|Doll Dilemma: What do you do when your celebrity likeness behaves badly?|
If only Miley Cyrus were as levelheaded as her fictional counterpart Miley Stewart! Her TV persona dealt with the dual-edged sword of fame wisely and maturely.
Miley Cyrus has a decent voice. When I hear her singing on the car radio, and my kids join along, I think, “Hmmm, she has talent. She can carry a tune. Why is she so hell-bent on becoming something beyond an entertainer?”
Yes, like a high-strung tween who won’t take her time-out quietly, Miley continues to hog the limelight even after her twerking tantrum on MTV. Now she is overseas acting like a precocious brat, smoking pot onstage, boasting about her bad behavior, and all the while declaring herself a feminist. It’s like a bizarre mash-up of Gloria Steinem meets Frankenstein! Something monstrous is bound to happen down the road a spell.
What’s fascinating about Ms. Cyrus is that she first entered our consciousness as Miley Stewart, a supposedly down-to-earth girl who just happened to be a rock goddess. Wearing a blond wig and bolder colors when she performed onstage, the humble, everyday character of Miley Stewart morphed into Hannah Montana, a smiling, singing, toothy superstar.
Balancing a home life filled with a supportive though bemused dad (played by her real-life father) and a smart-aleck brother, Miley Stewart was able to have “the best of both worlds.” Even her show’s theme song promised that!
In actuality, Cyrus has the worst of both worlds: fractured, broken real family and out-of-control, raising-the-ante public life.
One of the perks of being a young starlet in Hollywood are the licensing deals that often come one’s way. For Miley Cyrus, it meant an empire of Hannah Montana novelties. And, naturally, among the items were fashion dolls galore. There are tons of Hannah Montana play dolls, styling dolls, singing dolls, and holiday dolls. My daughter has two. She even has a singing Hannah Montana Christmas card that she’s saved for years now. How sad that this seemingly likeable character was totally fictional.
That’s the risk that is run when a company makes a doll in a celebrity’s likeness. Even if it’s the character that is being replicated, for many young kids it is hard to distinguish between the performer and the role.
I’ve heard some parents talk about how they are going to throw the Hannah dolls into the trash bin (on plastic recycling days, naturally). They are offended by Miley Cyrus’s current antics.

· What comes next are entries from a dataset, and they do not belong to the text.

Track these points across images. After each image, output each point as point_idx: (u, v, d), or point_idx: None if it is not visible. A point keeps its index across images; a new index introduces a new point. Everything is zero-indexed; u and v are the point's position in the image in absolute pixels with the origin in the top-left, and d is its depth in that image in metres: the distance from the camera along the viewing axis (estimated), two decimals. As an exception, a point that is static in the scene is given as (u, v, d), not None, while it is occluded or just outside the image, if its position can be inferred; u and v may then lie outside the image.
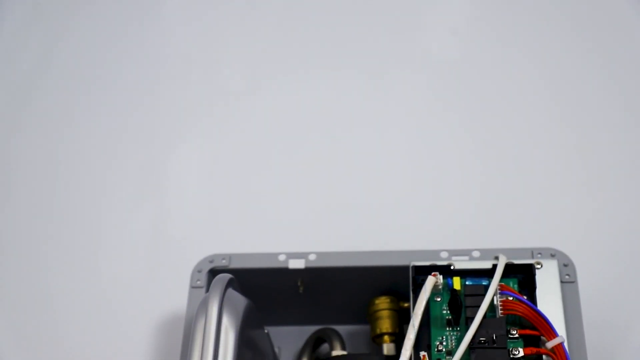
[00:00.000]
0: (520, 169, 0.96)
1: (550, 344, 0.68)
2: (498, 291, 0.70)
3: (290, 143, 1.01)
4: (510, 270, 0.73)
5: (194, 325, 0.69)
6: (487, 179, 0.96)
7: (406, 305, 0.78)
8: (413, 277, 0.74)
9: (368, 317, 0.80)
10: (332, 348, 0.80)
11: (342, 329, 0.83)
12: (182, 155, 1.01)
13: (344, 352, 0.79)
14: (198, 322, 0.69)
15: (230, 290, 0.72)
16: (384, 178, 0.97)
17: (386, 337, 0.78)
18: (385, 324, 0.78)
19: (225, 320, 0.69)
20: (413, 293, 0.73)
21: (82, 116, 1.04)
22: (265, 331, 0.81)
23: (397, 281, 0.77)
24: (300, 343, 0.83)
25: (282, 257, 0.79)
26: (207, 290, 0.75)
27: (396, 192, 0.96)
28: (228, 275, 0.73)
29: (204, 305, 0.70)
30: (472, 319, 0.69)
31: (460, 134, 1.00)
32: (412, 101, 1.03)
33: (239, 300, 0.72)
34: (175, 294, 0.85)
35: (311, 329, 0.83)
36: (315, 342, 0.83)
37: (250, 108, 1.04)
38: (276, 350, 0.84)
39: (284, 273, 0.79)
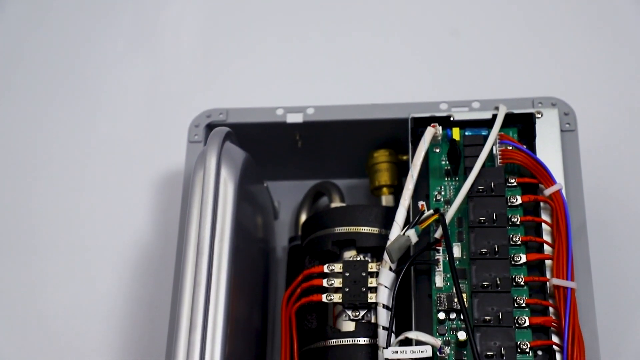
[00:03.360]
0: (521, 17, 0.94)
1: (548, 191, 0.68)
2: (497, 140, 0.70)
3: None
4: (510, 120, 0.72)
5: (193, 179, 0.69)
6: (487, 28, 0.93)
7: (405, 157, 0.78)
8: (412, 129, 0.73)
9: (367, 170, 0.80)
10: (331, 201, 0.81)
11: (341, 182, 0.83)
12: (177, 7, 0.98)
13: (343, 204, 0.80)
14: (196, 176, 0.69)
15: (228, 144, 0.72)
16: (383, 29, 0.95)
17: (385, 189, 0.79)
18: (384, 177, 0.79)
19: (224, 172, 0.69)
20: (412, 145, 0.73)
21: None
22: (265, 185, 0.81)
23: (396, 134, 0.77)
24: (299, 197, 0.84)
25: (280, 112, 0.78)
26: (205, 144, 0.74)
27: (395, 43, 0.94)
28: (225, 129, 0.72)
29: (202, 159, 0.70)
30: (470, 168, 0.69)
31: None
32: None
33: (237, 153, 0.72)
34: (173, 150, 0.85)
35: (310, 183, 0.84)
36: (314, 196, 0.83)
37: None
38: (276, 204, 0.84)
39: (282, 127, 0.78)
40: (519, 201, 0.69)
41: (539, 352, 0.64)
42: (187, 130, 0.77)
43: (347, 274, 0.71)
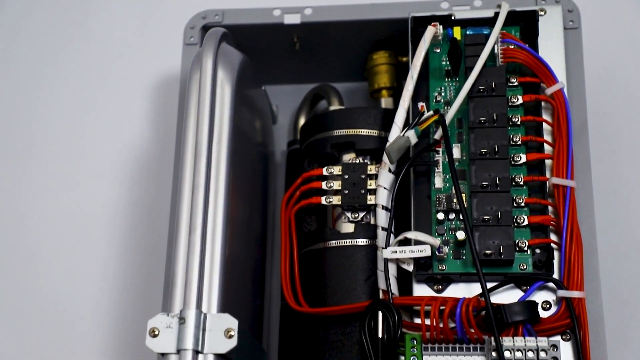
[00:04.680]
0: None
1: (549, 90, 0.67)
2: (499, 39, 0.69)
3: None
4: (513, 18, 0.70)
5: (189, 81, 0.68)
6: None
7: (404, 59, 0.77)
8: (412, 29, 0.72)
9: (366, 72, 0.79)
10: (330, 104, 0.80)
11: (340, 86, 0.82)
12: None
13: (342, 107, 0.79)
14: (193, 78, 0.68)
15: (225, 45, 0.71)
16: None
17: (384, 92, 0.78)
18: (383, 79, 0.78)
19: (221, 73, 0.68)
20: (412, 45, 0.72)
21: None
22: (263, 89, 0.80)
23: (396, 35, 0.75)
24: (297, 101, 0.83)
25: (277, 12, 0.76)
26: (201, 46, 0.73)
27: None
28: (221, 29, 0.71)
29: (197, 60, 0.68)
30: (471, 68, 0.68)
31: None
32: None
33: (234, 55, 0.71)
34: (168, 53, 0.83)
35: (309, 87, 0.82)
36: (313, 99, 0.82)
37: None
38: (274, 108, 0.83)
39: (279, 29, 0.76)
40: (520, 101, 0.68)
41: (537, 250, 0.65)
42: (183, 32, 0.76)
43: (346, 177, 0.70)
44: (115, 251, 0.81)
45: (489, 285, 0.63)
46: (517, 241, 0.64)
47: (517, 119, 0.67)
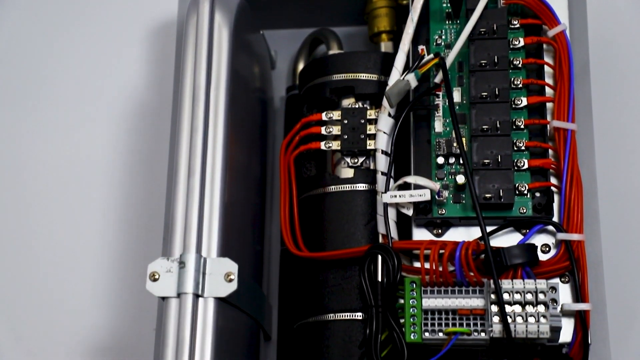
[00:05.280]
0: None
1: (551, 32, 0.66)
2: (501, -20, 0.68)
3: None
4: (516, -45, 0.69)
5: (186, 25, 0.67)
6: None
7: (405, 2, 0.76)
8: (412, -30, 0.71)
9: (365, 16, 0.78)
10: (329, 49, 0.79)
11: (339, 30, 0.81)
12: None
13: (341, 52, 0.78)
14: (189, 22, 0.67)
15: (222, -13, 0.70)
16: None
17: (384, 36, 0.77)
18: (383, 22, 0.77)
19: (218, 17, 0.67)
20: (412, -13, 0.71)
21: None
22: (261, 33, 0.79)
23: (396, -23, 0.75)
24: (296, 45, 0.82)
25: (275, -46, 0.76)
26: (198, -11, 0.72)
27: None
28: (218, -28, 0.70)
29: (194, 3, 0.67)
30: (472, 10, 0.67)
31: None
32: None
33: (231, -3, 0.70)
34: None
35: (307, 32, 0.81)
36: (311, 44, 0.81)
37: None
38: (272, 53, 0.83)
39: (276, -29, 0.76)
40: (522, 43, 0.67)
41: (537, 194, 0.65)
42: (179, -25, 0.75)
43: (346, 122, 0.70)
44: (114, 196, 0.80)
45: (489, 228, 0.63)
46: (517, 185, 0.64)
47: (518, 62, 0.67)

I don’t blame them, but she’s not the first—and, believe me, won’t be the last—onetime doll that has behaved badly.
Here’s a very brief salute to a bunch of dolls that have given their owners a dilemma: Do you continue to proudly own them and display them? Do you throw them away out of shock, disgust, and embarrassment? Or, do you put them on eBay, jacking up the price to cash in on the tabloid headings? Better yet, do you preserve them, waiting for the final blowout? Every speeding, careening train has to eventually fall off the rails—do you wait and sell when the conflagration occurs?
I’ve faced that quandary before with Pee-wee Herman. I had his original talking doll and loved it. I was a big fan of his Saturday-morning playhouse show. (I even saw him perform it live at Carnegie Hall!) My doll version was one of the pull-string types. When the string was tugged, Pee-wee would let loose some of his most beloved catchphrases.
How sad that Mr. Herman got arrested while attending an adults-only movie at a cinema where gents did more than just watch the film. It became an interactive event. He was arrested, taken into custody, got his mug shot spread all over the news, and went into career exile for a while.
Suddenly my Pee-wee doll had lost its childish glow. And the string-pull took on a horrible new meaning. Still, double entendre be damned, I kept the doll and didn’t cast it away.
Despite seeing its secondary market value spike and cycle downward as his notoriety ebbed and flowed, I’ve held on to that doll. Why? Because it was a cute, fun, very engaging bit of my youth, and seeing it makes me remember a happier, sweeter time in my life.
I guess it doesn’t matter to me when a celebrity acts poorly. If the character they portrayed and the doll that commemorated it still tickles my fancy, I’m willing to give that likeness a second or third chance.
Let’s face it, if Hollywood producers are able to be that forgiving toward Robert Downey Jr., who am I to be hardhearted toward his Iron Man dolls?